Entscheidend ist ohnehin weniger der Satz als das, was dafür geleistet wird: Wertermittlung, Aufbereitung der Unterlagen, professionelle Fotos, Vermarktung, Prüfung der Interessenten, Begleitung bis zur Übergabe.
Wann der Anspruch entsteht — und wann nicht
Ein Provisionsanspruch setzt voraus, dass ein wirksamer Maklervertrag zustande gekommen ist und der Vertrag über die Immobilie tatsächlich geschlossen wird.
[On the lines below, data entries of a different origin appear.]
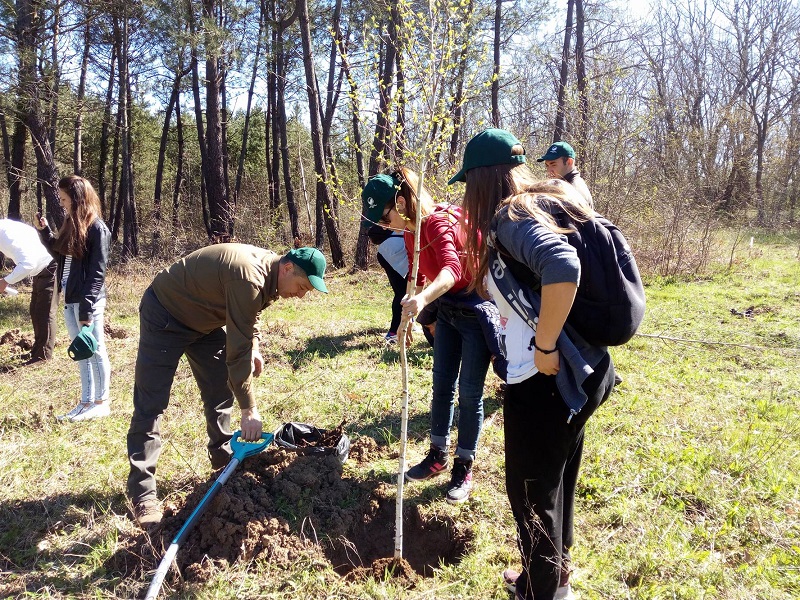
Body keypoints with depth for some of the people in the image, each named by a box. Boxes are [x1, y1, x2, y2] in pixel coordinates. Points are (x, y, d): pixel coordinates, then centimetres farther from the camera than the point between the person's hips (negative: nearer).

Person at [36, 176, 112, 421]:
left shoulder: (97, 229, -13)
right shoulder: (71, 225, 13)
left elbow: (97, 273, -17)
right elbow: (62, 256, 22)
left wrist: (87, 308, -20)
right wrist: (44, 232, 12)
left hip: (86, 301, -9)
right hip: (70, 300, 9)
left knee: (95, 352, 3)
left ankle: (101, 403, 14)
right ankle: (86, 402, 22)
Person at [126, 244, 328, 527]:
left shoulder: (269, 269, -6)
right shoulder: (250, 278, -35)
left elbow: (248, 315, 15)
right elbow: (237, 352, -33)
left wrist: (255, 347, -1)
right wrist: (249, 409, -27)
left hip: (204, 317, 9)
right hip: (165, 313, -9)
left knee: (220, 390, 10)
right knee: (151, 404, -9)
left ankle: (224, 458, 26)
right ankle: (142, 492, -4)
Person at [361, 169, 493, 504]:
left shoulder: (439, 223, -25)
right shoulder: (410, 231, 2)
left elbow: (452, 269, -44)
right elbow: (418, 278, 13)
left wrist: (423, 300, -60)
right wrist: (409, 315, 9)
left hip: (476, 310, -8)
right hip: (447, 310, 8)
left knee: (469, 393, 1)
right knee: (441, 386, 13)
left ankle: (464, 467, 14)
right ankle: (438, 455, 27)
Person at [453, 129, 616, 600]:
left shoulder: (510, 216, -18)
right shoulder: (552, 202, 9)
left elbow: (562, 267, -37)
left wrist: (544, 347, -26)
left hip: (545, 381, -9)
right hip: (582, 372, 9)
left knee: (532, 491, 11)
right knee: (557, 481, 25)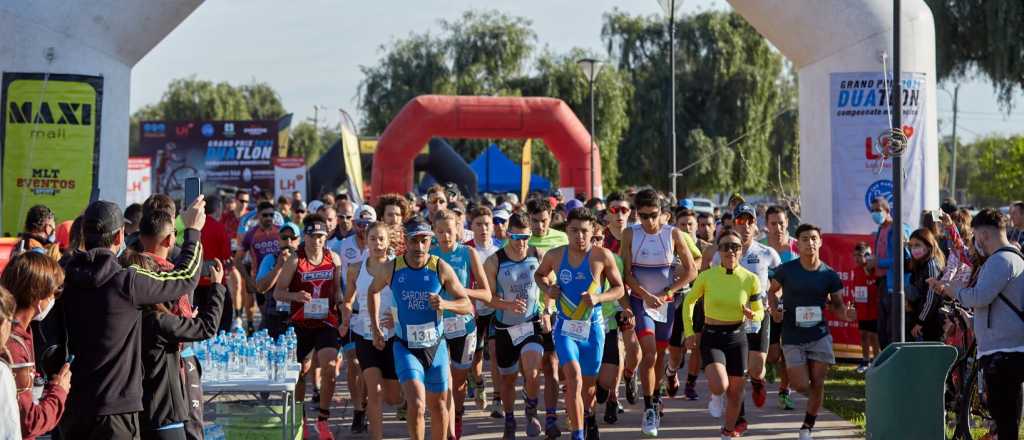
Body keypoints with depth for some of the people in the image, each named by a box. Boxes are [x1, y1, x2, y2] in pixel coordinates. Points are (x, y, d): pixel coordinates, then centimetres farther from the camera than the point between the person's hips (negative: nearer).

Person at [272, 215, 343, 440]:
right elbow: (278, 292, -8)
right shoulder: (295, 261, -9)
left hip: (326, 322, 1)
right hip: (301, 323, -1)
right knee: (301, 371, 7)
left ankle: (322, 419, 0)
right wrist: (295, 296, -25)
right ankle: (299, 419, 27)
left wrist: (340, 310, 5)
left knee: (330, 367, -14)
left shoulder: (334, 259, 1)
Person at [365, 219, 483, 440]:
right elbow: (373, 291, 14)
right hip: (405, 346, -1)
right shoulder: (391, 269, -9)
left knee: (438, 406, 14)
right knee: (416, 403, -20)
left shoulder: (441, 268, -10)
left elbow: (468, 305, -7)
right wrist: (376, 329, 11)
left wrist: (445, 304, -27)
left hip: (435, 346, 2)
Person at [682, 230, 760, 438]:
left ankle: (729, 429, 35)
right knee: (719, 386, -23)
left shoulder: (750, 279, -6)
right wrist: (689, 332, 0)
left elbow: (759, 311, 5)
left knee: (735, 391, 11)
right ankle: (716, 396, 15)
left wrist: (753, 315, -19)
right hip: (712, 337, -2)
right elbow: (689, 301, 6)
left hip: (737, 337, 2)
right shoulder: (706, 276, -9)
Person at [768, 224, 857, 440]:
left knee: (817, 384, 0)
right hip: (792, 337, -1)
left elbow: (837, 304, 5)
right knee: (801, 386, -6)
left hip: (819, 335, 1)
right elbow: (772, 291, 9)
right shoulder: (786, 270, -7)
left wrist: (845, 314, -18)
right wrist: (774, 309, -11)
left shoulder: (829, 275, -3)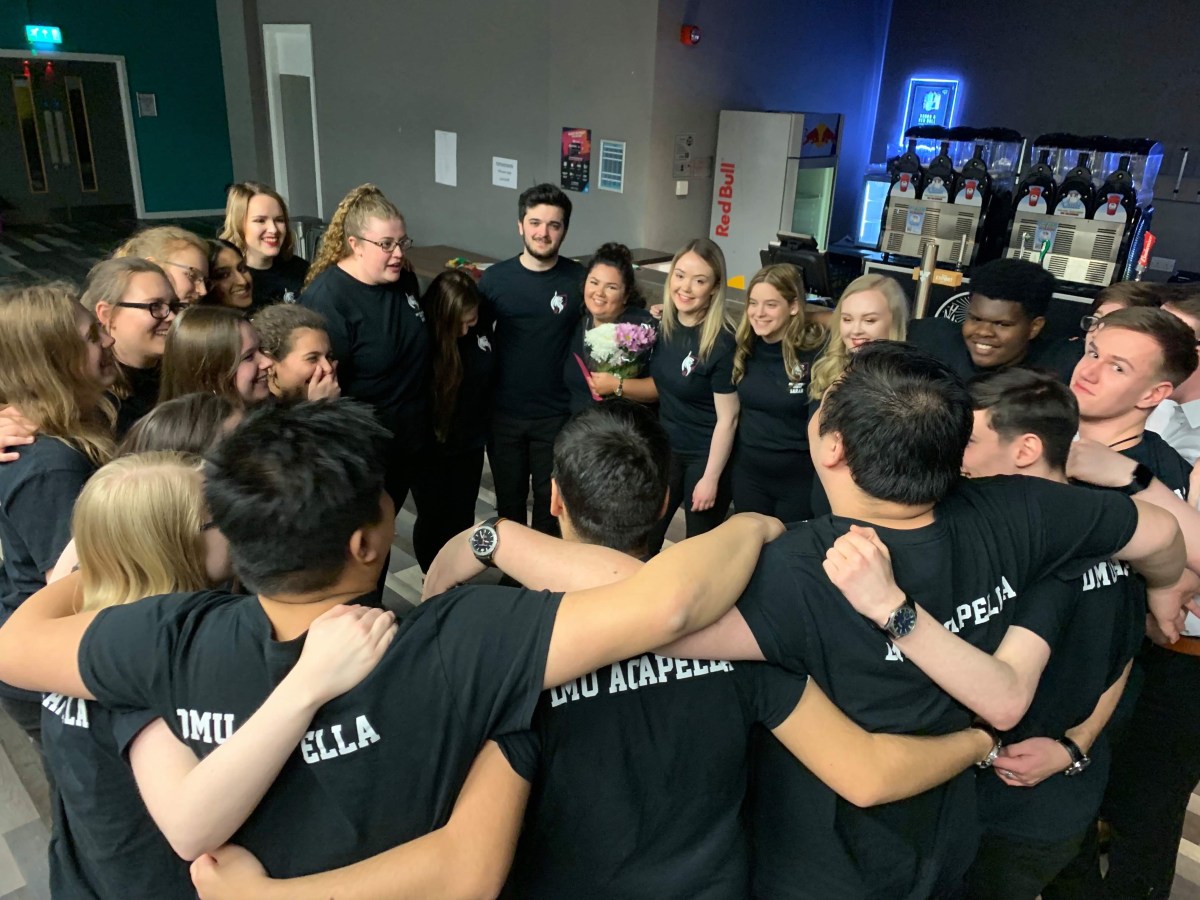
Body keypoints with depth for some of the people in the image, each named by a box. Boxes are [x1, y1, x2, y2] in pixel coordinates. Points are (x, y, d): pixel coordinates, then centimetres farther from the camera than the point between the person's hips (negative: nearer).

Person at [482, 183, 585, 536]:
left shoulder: (580, 279, -7)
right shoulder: (494, 278, -5)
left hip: (558, 414, -1)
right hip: (504, 413, 1)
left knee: (551, 501, 14)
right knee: (509, 498, 18)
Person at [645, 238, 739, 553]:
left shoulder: (721, 342, -23)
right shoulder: (664, 323, -5)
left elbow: (727, 419, -19)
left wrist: (711, 478, -16)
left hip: (705, 456, -6)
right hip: (665, 448, 6)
Eine Falle für Makler wie Kunden: Wird der Maklervertrag mit einem Verbraucher außerhalb der Geschäftsräume oder im Fernabsatz geschlossen — also am Küchentisch, telefonisch oder per E-Mail — besteht ein 14-tägiges Widerrufsrecht (§§312b, 312g BGB). Ohne ordnungsgemäße Belehrung in Textform beginnt die Frist gar nicht erst zu laufen.
Beim Verkauf an Privatpersonen bedarf der Maklervertrag zudem der Textform (§656a BGB) — ein mündlicher Vertrag genügt dort nicht.
Seriös ist eine Provisionsvereinbarung, die vor der ersten Besichtigung schriftlich vorliegt und deren Höhe Sie kennen, bevor Sie sich für einen Makler entscheiden. Alles andere sollte Sie stutzig machen.